Design patterns represent the best practices used by experienced object-oriented software developers. Design patterns are solutions to general problems that software developers faced during software development. These solutions were obtained by trial and error by numerous software developers over quite a substantial period of time. Few of them for example - Factory, Strategy, Observer, Middlewares, Singeltone, State.
Architecture AntiPatterns focus on the system-level and enterprise-level structure of applications and components. If design patterns are the good guys, then the anti-patterns are the bad guys. And sometimes a good guy can turn into a bad guy. This happens in Hollywood movies, but it also happens in software engineering.
REST and SOAP are 2 different approaches to online data transmission. Specifically, both define how to build application programming interfaces (APIs), which allow data to be communicated between web applications.
The microservice architecture enables the rapid, frequent and reliable delivery of large, complex applications. It also enables an organization to evolve its technology stack.
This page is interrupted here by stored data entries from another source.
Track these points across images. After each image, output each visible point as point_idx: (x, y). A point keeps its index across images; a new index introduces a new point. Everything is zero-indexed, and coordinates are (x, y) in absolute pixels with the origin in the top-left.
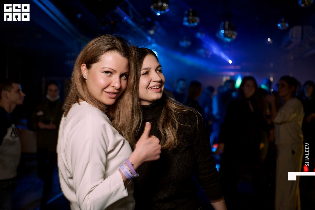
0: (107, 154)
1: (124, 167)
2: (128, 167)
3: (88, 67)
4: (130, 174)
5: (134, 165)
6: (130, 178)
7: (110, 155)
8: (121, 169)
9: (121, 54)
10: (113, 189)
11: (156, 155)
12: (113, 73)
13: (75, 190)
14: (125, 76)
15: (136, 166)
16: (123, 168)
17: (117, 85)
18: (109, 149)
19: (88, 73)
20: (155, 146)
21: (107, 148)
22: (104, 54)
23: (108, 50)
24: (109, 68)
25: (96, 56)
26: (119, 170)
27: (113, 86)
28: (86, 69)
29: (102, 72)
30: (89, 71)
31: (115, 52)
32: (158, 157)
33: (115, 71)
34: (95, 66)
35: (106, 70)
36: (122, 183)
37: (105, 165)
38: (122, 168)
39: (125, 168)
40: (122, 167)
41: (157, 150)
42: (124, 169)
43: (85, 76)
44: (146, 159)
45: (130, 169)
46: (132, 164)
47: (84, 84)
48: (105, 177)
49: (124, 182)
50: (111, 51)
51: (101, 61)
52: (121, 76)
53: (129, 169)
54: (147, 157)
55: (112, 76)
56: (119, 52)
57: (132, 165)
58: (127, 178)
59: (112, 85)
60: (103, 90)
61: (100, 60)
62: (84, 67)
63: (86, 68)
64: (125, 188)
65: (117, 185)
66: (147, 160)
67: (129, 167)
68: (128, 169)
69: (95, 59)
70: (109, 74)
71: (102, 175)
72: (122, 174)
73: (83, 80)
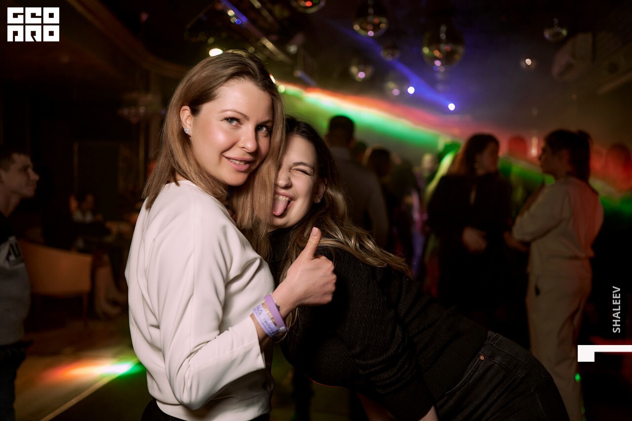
0: (228, 283)
1: (262, 311)
2: (268, 311)
3: (195, 112)
4: (273, 326)
5: (280, 309)
6: (271, 332)
7: (235, 286)
8: (255, 315)
9: (258, 85)
10: (238, 351)
11: (325, 294)
12: (241, 121)
13: (163, 350)
14: (265, 129)
15: (284, 311)
16: (260, 312)
17: (250, 146)
18: (233, 274)
19: (195, 124)
20: (323, 276)
21: (228, 271)
22: (225, 84)
23: (232, 76)
24: (235, 111)
25: (210, 89)
26: (252, 316)
27: (243, 148)
28: (189, 116)
29: (222, 120)
30: (195, 118)
31: (246, 81)
32: (329, 298)
33: (246, 117)
34: (206, 108)
35: (230, 114)
36: (256, 341)
37: (223, 303)
38: (256, 313)
39: (262, 313)
40: (257, 310)
41: (327, 283)
42: (260, 314)
43: (188, 130)
44: (305, 298)
45: (273, 315)
46: (278, 305)
47: (187, 144)
48: (222, 326)
49: (259, 338)
50: (237, 79)
51: (218, 97)
52: (258, 128)
53: (270, 314)
54: (307, 294)
55: (240, 128)
56: (254, 81)
57: (278, 307)
58: (266, 332)
59: (241, 144)
60: (222, 153)
61: (216, 97)
62: (186, 112)
63: (189, 114)
64: (262, 352)
65: (246, 344)
66: (307, 301)
67: (270, 312)
68: (268, 314)
69: (207, 94)
70: (235, 123)
71: (215, 324)
72: (257, 325)
73: (185, 139)
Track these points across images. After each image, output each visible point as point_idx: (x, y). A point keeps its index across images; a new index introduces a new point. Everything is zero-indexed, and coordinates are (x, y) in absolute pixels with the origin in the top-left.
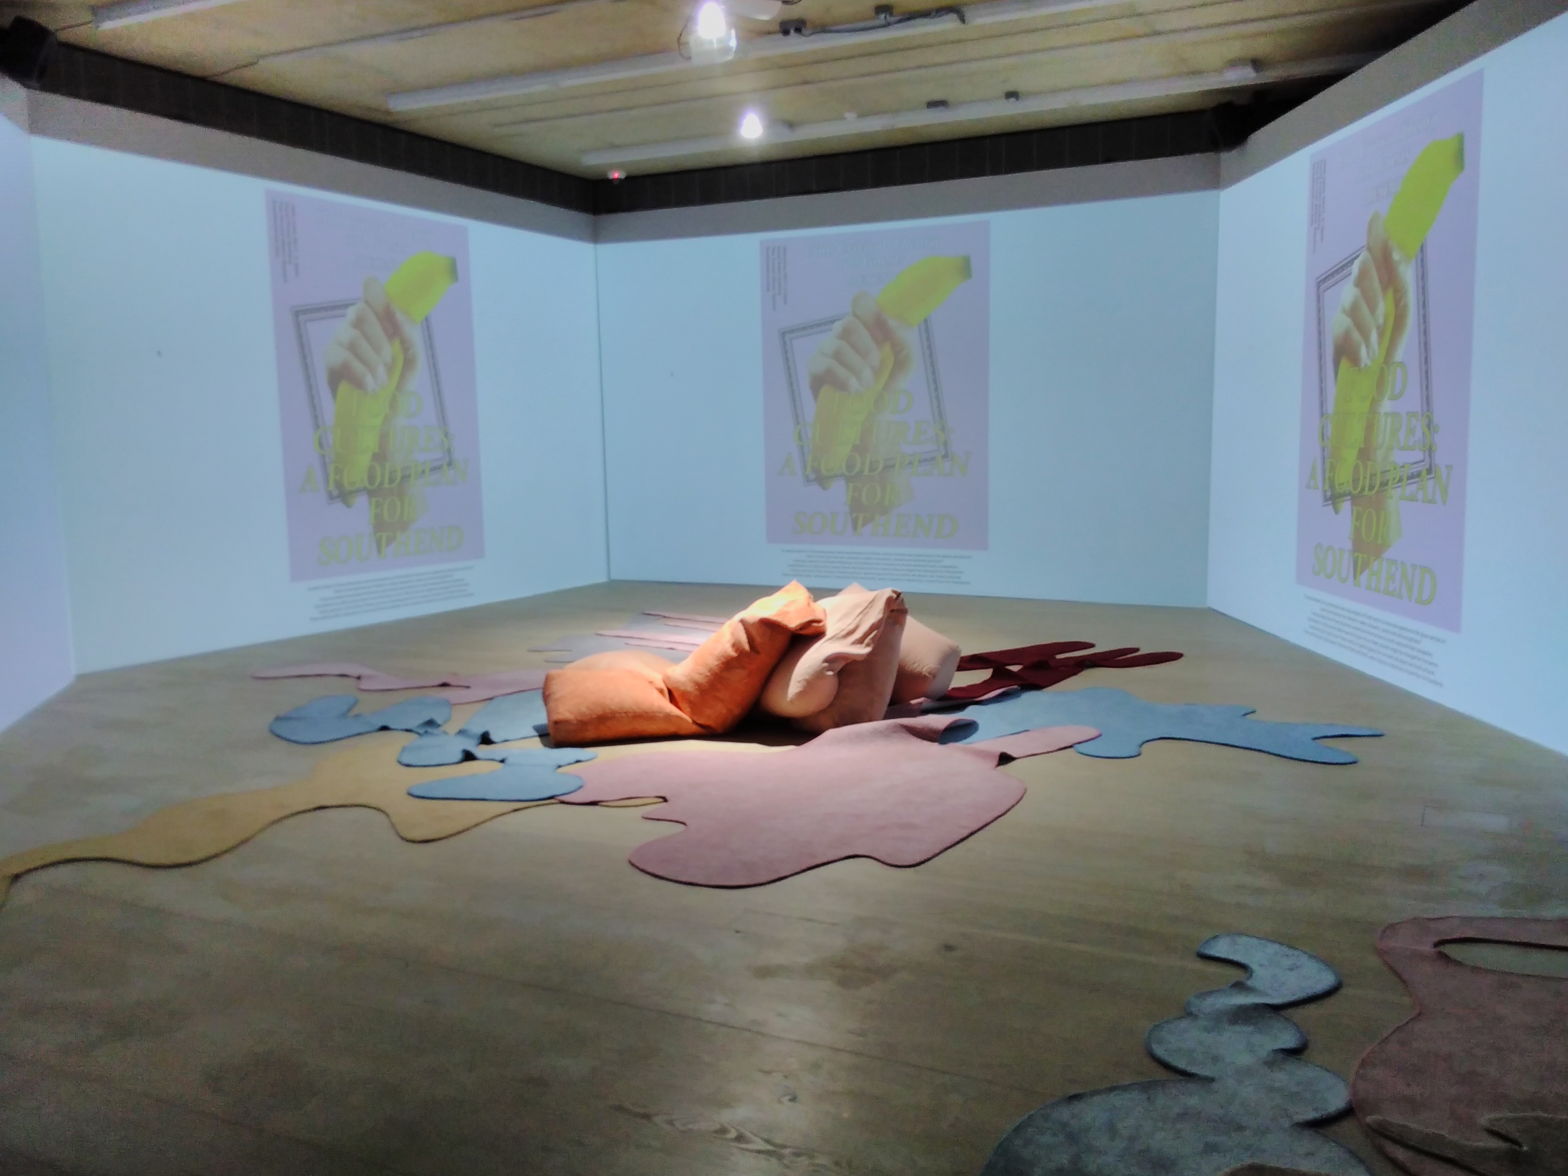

Choosing the mode of communication is a fundamental decision that needs to be taken with great care. Services must handle requests from the application’s clients. Furthermore, services often collaborate to handle those requests. Consequently, they must use an inter-process communication protocol. This skill is about (Message-Broker (RabbitMQ, Apache Kafka, ActiveMQ, Azure Service Bus); Message-Bus (Distribus, BusMQ), etc.)
An Event-Driven Architecture for data and applications is a modern design approach centered around data that describes “events” (i.e., something that just happened). Examples of events include the taking of measurement, the pressing of a button, or the swiping of a credit card. In an event-driven architecture, decoupled applications can asynchronously publish and subscribe to events via an event broker (modern messaging-oriented-middleware).
Service-Oriented Architecture (SOA) is a stage in the evolution of application development and/or integration. It defines a way to make software components reusable using the interfaces.
Data-driven development in software engineering accepts the central role that data in its primary form takes in the applications that software developers create.